* [DIRECTIONS FOR THIS TASK]:
Take the line containing "mes dressing" and all lines after it to the end of the records, and output them exactly.

Start of RECORD SET

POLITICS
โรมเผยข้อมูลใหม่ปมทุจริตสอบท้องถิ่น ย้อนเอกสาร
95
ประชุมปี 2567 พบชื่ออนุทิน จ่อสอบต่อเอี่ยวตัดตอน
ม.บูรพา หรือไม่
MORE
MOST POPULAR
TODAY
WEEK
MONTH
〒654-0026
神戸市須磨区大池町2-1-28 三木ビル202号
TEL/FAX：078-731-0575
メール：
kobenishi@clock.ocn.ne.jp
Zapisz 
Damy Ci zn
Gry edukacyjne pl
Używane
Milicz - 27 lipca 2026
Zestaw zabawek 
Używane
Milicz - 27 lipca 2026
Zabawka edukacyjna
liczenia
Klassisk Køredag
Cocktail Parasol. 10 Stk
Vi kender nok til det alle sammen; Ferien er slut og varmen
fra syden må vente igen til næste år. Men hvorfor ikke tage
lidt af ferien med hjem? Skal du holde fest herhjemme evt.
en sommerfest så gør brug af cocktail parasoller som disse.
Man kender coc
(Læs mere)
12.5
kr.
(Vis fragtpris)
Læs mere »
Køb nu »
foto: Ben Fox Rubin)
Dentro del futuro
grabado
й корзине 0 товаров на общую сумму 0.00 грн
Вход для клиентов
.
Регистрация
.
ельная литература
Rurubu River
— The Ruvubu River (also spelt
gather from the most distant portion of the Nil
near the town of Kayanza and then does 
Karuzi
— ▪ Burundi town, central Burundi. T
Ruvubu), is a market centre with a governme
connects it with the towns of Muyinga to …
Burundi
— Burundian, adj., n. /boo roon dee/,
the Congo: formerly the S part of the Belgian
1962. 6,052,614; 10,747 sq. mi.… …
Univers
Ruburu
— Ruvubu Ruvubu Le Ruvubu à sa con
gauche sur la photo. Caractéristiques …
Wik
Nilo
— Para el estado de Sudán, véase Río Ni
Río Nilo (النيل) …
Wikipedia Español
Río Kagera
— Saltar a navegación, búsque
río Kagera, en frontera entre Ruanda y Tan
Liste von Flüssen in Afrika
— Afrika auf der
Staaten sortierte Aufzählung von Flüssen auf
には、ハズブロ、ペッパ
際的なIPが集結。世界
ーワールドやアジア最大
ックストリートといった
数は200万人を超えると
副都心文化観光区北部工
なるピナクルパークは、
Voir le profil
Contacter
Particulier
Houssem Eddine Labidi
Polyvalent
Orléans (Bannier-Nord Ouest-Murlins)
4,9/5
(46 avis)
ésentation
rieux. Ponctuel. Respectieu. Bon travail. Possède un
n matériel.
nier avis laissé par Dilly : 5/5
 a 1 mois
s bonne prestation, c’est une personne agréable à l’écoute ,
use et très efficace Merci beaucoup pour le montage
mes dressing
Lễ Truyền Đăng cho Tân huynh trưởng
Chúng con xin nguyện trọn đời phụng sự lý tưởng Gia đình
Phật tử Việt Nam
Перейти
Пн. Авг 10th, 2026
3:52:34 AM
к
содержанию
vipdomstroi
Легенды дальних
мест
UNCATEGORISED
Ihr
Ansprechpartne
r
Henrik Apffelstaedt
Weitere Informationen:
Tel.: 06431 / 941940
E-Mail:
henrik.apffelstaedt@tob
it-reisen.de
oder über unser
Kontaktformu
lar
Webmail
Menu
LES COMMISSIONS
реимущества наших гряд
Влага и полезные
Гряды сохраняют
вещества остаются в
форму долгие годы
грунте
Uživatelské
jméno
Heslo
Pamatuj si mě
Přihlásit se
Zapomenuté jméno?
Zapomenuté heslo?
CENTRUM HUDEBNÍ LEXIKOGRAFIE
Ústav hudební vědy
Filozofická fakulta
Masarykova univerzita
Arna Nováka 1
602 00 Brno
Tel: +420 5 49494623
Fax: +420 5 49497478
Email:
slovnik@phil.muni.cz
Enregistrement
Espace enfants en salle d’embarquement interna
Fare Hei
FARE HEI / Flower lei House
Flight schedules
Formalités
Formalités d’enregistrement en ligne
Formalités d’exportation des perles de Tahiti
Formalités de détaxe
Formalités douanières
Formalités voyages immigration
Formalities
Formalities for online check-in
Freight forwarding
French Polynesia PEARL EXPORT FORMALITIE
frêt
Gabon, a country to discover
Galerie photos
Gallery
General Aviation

End of RECORD SET

* [RESULT]:
mes dressing
Lễ Truyền Đăng cho Tân huynh trưởng
Chúng con xin nguyện trọn đời phụng sự lý tưởng Gia đình
Phật tử Việt Nam
Перейти
Пн. Авг 10th, 2026
3:52:34 AM
к
содержанию
vipdomstroi
Легенды дальних
мест
UNCATEGORISED
Ihr
Ansprechpartne
r
Henrik Apffelstaedt
Weitere Informationen:
Tel.: 06431 / 941940
E-Mail:
henrik.apffelstaedt@tob
it-reisen.de
oder über unser
Kontaktformu
lar
Webmail
Menu
LES COMMISSIONS
реимущества наших гряд
Влага и полезные
Гряды сохраняют
вещества остаются в
форму долгие годы
грунте
Uživatelské
jméno
Heslo
Pamatuj si mě
Přihlásit se
Zapomenuté jméno?
Zapomenuté heslo?
CENTRUM HUDEBNÍ LEXIKOGRAFIE
Ústav hudební vědy
Filozofická fakulta
Masarykova univerzita
Arna Nováka 1
602 00 Brno
Tel: +420 5 49494623
Fax: +420 5 49497478
Email:
slovnik@phil.muni.cz
Enregistrement
Espace enfants en salle d’embarquement interna
Fare Hei
FARE HEI / Flower lei House
Flight schedules
Formalités
Formalités d’enregistrement en ligne
Formalités d’exportation des perles de Tahiti
Formalités de détaxe
Formalités douanières
Formalités voyages immigration
Formalities
Formalities for online check-in
Freight forwarding
French Polynesia PEARL EXPORT FORMALITIE
frêt
Gabon, a country to discover
Galerie photos
Gallery
General Aviation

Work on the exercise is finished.